Minimum spanning trees given adjacency matrix of a graph

Consider the graph $$G$$ given by following adjacency matrix $$A=\begin{pmatrix} 0 & 1 & 0 & 0 & 1 \\ 1 & 1 & 1 & 1 & 1 \\ 0 & 1 & 0 &1 &0 \\ 0 &1 &1 &0 & 1\\ 1&1 &0&1&0 \end{pmatrix}$$

Find the number of minimum spanning trees of the graph $$G$$

How do I find the number of minimum spanning trees? I can use Prim algorithm and find a minimum spanning tree but how do I know how many they are?

I draw the graph $$G$$ given its adjacency matrix:

You can use Kirchhoff's theorem.

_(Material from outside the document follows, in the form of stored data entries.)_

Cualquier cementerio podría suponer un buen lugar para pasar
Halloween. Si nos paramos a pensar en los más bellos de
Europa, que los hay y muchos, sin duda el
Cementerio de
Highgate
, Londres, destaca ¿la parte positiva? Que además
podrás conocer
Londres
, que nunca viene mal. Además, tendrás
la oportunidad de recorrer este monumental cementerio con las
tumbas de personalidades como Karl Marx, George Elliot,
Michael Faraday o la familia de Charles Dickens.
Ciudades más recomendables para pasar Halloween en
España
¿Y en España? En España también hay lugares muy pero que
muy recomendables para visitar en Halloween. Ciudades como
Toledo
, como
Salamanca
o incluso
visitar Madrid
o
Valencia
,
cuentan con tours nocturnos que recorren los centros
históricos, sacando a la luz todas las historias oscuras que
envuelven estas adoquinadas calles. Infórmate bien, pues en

Let $D$ be the diagonal matrix whose entries are the degrees of the vertices of G. If you delete any row of $A-D$ (the Laplacian matrix) and its corresponding column, then the determinant of the resulting minor is the number of spanning trees for the graph.
We throw away the loop, since spanning trees don't have loops. Also, since all edges have weight 1, a "minimum spanning tree" is just a "spanning tree". A $n$-vertex spanning tree has $n-1$ edges; in this case that's $4$ edges. There are $\binom{7}{4}=35$ subgraphs with $4$ edges (ignoring the loop), which I drew using a script below.
First, remove $e_{12}$, and then compute MST for the other nodes ($k$). Then, you can multiply $k$ by 2, as there is a similar situation for removing $e_{15}$. Finally, suppose $e_{12}$ and $e_{15}$ exist in a MST. Now, compute MST between nodes $\{2, 3,4\}$ ($l$) and $\{3,4,5\}$ ($m$).
Hence, number of MST is $2k + l + m$ which comes from recursive existence of $e_{12}$, $e_{15}$ and both in the MST.